What you have to do:
Reproduce the lines below word for word, starting with the first and ending with the line that contains "12 h 34 min 50 s", including that line.

╭─ Recorded information

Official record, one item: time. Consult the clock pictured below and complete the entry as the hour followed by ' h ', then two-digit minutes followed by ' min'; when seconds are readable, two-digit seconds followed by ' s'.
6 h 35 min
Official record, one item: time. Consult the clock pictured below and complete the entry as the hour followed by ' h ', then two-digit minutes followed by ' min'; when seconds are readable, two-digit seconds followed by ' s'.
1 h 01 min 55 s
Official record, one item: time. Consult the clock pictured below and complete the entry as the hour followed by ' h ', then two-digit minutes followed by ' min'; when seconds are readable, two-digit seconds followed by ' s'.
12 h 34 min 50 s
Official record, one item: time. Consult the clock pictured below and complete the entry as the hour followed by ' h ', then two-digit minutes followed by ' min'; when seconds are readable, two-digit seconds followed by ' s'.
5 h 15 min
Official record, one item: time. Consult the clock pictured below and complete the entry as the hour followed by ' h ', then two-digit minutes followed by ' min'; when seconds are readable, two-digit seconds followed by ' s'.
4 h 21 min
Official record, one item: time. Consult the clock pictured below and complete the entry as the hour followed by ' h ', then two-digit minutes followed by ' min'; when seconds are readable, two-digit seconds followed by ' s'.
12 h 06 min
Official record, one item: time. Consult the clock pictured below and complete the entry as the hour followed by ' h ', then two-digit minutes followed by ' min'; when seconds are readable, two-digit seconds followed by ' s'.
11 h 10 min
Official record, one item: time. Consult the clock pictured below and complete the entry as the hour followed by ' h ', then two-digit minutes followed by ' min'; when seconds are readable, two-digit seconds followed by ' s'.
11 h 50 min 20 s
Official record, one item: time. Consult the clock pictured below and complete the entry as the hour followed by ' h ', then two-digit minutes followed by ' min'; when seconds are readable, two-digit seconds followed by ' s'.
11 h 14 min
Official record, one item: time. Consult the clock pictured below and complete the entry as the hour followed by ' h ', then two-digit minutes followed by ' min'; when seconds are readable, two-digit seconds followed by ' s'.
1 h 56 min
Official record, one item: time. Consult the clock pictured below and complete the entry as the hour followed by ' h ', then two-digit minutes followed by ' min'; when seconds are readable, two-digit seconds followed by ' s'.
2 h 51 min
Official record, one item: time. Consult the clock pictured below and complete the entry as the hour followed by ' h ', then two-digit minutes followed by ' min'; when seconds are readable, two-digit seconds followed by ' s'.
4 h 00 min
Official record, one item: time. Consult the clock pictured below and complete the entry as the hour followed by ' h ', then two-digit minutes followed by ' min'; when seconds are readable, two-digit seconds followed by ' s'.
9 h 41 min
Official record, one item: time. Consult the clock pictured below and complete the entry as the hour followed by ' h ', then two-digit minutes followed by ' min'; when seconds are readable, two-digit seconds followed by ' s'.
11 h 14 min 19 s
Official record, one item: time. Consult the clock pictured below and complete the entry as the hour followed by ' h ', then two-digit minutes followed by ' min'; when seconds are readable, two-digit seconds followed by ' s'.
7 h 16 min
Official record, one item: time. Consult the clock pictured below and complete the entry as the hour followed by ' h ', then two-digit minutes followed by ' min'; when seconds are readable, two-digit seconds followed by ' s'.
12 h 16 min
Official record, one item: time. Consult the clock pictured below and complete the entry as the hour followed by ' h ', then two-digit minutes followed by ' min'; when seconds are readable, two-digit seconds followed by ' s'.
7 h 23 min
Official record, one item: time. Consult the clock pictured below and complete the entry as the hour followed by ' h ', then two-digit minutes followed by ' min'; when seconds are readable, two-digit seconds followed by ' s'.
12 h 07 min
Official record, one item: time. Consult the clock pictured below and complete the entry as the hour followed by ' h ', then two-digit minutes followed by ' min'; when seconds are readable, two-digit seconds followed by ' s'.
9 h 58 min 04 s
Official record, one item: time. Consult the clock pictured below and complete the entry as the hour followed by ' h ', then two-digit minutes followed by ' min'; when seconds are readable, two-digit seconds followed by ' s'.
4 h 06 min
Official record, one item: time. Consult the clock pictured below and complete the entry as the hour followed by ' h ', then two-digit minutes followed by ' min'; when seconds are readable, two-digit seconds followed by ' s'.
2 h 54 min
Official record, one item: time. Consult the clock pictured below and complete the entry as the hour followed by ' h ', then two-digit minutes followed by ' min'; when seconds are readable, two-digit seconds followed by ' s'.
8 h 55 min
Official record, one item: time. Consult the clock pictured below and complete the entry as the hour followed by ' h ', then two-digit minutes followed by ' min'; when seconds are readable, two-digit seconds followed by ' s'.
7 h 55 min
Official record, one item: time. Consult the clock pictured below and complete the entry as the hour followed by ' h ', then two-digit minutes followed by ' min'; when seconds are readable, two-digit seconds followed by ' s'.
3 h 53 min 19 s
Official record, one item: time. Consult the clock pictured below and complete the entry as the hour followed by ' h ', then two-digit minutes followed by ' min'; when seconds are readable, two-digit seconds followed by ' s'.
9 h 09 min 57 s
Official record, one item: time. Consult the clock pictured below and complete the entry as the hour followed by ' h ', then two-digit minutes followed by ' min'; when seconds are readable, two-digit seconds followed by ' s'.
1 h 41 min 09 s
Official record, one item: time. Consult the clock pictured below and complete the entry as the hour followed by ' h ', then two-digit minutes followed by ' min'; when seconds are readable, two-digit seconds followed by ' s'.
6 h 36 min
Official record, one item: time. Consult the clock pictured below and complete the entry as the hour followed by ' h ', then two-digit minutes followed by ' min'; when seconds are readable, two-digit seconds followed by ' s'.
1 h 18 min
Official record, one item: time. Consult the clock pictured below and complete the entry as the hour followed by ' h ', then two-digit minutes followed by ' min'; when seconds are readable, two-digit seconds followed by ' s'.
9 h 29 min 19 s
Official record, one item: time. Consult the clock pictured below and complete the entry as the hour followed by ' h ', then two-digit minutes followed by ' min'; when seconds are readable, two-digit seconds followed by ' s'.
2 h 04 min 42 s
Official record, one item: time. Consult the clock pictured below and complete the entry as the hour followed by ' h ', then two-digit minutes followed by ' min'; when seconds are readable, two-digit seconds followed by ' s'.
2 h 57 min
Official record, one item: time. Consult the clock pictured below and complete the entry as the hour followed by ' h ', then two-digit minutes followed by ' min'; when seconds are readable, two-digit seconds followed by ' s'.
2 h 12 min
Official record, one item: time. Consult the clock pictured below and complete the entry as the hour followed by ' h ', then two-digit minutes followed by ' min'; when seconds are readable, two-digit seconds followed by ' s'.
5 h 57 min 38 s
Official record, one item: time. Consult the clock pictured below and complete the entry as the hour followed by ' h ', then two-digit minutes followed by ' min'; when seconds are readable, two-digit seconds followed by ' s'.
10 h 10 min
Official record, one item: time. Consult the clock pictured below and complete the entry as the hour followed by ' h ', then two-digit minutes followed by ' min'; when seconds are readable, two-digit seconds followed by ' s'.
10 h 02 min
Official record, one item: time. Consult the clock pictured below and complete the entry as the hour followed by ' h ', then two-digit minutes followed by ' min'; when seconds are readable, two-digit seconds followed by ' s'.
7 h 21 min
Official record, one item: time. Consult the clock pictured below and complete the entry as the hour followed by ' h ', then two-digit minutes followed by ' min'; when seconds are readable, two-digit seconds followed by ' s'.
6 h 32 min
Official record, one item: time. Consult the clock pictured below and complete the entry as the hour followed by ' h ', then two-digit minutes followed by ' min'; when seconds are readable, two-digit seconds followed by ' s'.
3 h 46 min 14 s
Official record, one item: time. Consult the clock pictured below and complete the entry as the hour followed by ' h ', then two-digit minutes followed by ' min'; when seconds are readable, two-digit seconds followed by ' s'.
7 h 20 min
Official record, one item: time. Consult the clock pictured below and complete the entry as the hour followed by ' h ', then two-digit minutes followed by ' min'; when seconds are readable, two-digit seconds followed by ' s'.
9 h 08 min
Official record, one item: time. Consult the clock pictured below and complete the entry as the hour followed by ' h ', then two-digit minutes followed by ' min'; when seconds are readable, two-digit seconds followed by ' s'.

╰─

Answer to the problem:
Official record, one item: time. Consult the clock pictured below and complete the entry as the hour followed by ' h ', then two-digit minutes followed by ' min'; when seconds are readable, two-digit seconds followed by ' s'.
6 h 35 min
Official record, one item: time. Consult the clock pictured below and complete the entry as the hour followed by ' h ', then two-digit minutes followed by ' min'; when seconds are readable, two-digit seconds followed by ' s'.
1 h 01 min 55 s
Official record, one item: time. Consult the clock pictured below and complete the entry as the hour followed by ' h ', then two-digit minutes followed by ' min'; when seconds are readable, two-digit seconds followed by ' s'.
12 h 34 min 50 s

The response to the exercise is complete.